Having jumped in to parenting starting at 4, I know that Nick was nervous about never having done the baby thing. He needn’t have worried. Apart from being unable to close doors quietly while she’s napping (cue mummy-rage), he’s been just as good at the nappies, trapped wind, late nights and teething as he was at learning all the names of the Disney Cars characters, listening to solar system facts on repeat and battling with hair washing. He’s got this down. Erica and Ethan are both incredibly lucky to have him.
Ethan and some of his Uncles
Male role models in my life have sometimes been hard to come by; we are something of a matriarchy, and I have had to collect them for myself. So there are many others to be celebrated on a day like today:
My Grandad – who was always the best clothes shopping companion in the January sales (Dewhurst men have an uncanny ability at picking outfits for the women in their lives!), and took 2 weeks one Easter to teach me the whole GCSE Physics syllabus so I didn’t fail my exams.
Uncle Martin, who taught me the joy of disobedience and blaming other people for farts at the table, who shows me that you don’t need to be loud to have a presence in people’s lives. And who gives the best hugs.

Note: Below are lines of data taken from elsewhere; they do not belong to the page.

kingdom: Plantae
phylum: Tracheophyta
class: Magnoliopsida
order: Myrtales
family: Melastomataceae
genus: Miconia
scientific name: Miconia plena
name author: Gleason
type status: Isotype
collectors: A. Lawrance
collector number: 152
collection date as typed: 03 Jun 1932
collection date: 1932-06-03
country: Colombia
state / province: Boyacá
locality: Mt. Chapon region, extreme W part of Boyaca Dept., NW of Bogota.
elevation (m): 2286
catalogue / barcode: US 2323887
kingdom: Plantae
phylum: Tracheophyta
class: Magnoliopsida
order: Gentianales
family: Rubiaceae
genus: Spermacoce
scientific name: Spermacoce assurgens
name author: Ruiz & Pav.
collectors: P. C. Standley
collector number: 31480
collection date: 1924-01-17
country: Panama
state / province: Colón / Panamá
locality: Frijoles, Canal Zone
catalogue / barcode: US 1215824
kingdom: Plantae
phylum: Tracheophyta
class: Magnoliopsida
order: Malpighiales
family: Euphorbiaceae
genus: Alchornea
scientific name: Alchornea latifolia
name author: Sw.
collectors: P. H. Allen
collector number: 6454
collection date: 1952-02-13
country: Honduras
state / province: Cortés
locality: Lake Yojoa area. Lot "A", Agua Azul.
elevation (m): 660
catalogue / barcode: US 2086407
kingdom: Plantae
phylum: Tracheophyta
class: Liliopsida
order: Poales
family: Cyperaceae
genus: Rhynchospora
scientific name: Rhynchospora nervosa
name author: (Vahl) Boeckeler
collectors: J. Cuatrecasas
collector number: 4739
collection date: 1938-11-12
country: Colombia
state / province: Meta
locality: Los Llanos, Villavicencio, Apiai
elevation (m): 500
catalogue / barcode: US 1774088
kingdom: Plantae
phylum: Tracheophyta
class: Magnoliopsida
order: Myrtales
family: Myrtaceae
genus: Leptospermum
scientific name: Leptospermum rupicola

Pete Wilderspin, who, without being in any way related to me, will forever be remembered as opening his home in a quiet, generous way to a bunch of teenagers who monopolised his living room and ate copious fried egg and bacon sandwiches; and who taught me how to cook English Breakfasts “Caff-style”.
Then the Uncles. Daniel, Bryan, Chris and Taddy; in all their longbow practising/Dr Suess reading/rugby playing/science conversation having glory. All of whom show me every day how much they love their nephew, and are the best examples to him of how to be a man, in all it’s varieties.
And so many of my wonderful friends who have shown me what being a father means – the kindness and capability of men and the beauty of watching them love their children to distraction.
So today is not as simple as sending cards and saying thankyou to one or two people. It isn’t completely joyous or completely sad. It is a messy, complicated and unexpected reflection of my own situation. And it gives me one of those teary smiles. Which is fine by me.